If Calipari & Co. intend to continue on this great "non-traditional" experiment, he's got to produce results other than 20-win seasons. It stinks that the SEC is so bad that UK doesn't get a chance to play quality opponents very often, but it's no mystery that this league has struggled for the last few years to field competitive teams, and we can't do a thing about the conference schedule. It doesn't help matters when Kentucky ekes out victories over lesser teams rather than dominating them and winning comfortably, then loses their best opportunity to deliver a quality SEC win. Yes, I know league games are tough, but if this experiment is to work more than once or twice, we have to have results.
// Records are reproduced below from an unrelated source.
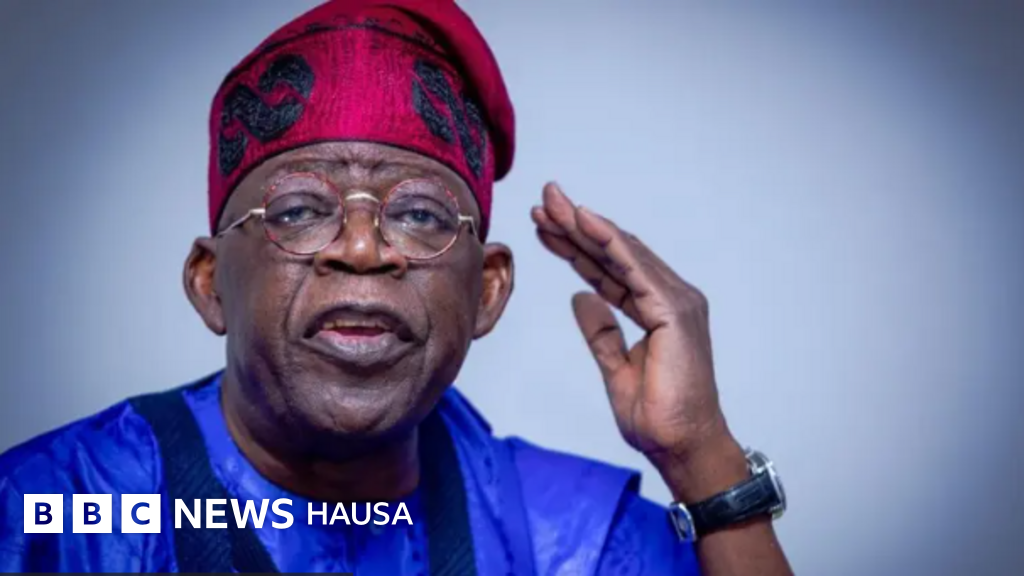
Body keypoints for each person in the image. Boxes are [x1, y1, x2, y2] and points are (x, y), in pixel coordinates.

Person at [0, 1, 792, 574]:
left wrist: (701, 457)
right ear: (210, 283)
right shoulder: (57, 508)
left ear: (487, 291)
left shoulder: (578, 540)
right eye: (299, 210)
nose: (361, 249)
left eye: (418, 215)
I'm not abandoning the Calipari bandwagon by any means, but Kentucky basketball is not a place where you come to try new and different things only to have them fall short of expectations. Expectations are always going to be high here, and meeting them is important.
I think it's time to lose the "they are young" argument, it is getting tiresome. The freshmen are nearly sophomores, the sophomores nearly juniors, and so on. As Calipari pronounced before the Florida game, "It's time." Indeed, it is time — time to show results. Time to win games with style, and win the big ones as well as the small. It's time to prove this is a team that can do more than just compete. Being competitive with Florida is great, but here at Kentucky, we don't expect to compete with the Floridas of the world — we expect to beat them.
I guess what I'm saying here is if we can't meet expectations by recruiting at an obscene level and sending the guts of the team off to the NBA every year, perhaps it's time that strategy is re-evaluated. The argument that Kentucky needs more continuity from team to team has more force after last season, and particularly after last Saturday in the context of the rest of this season, where experienced teams have come out on top against Kentucky in every major game but one.
This goes out to both coaches and team — It's time. Let's git 'r done. We should expect no less, and I know Coach Cal wouldn't want us to.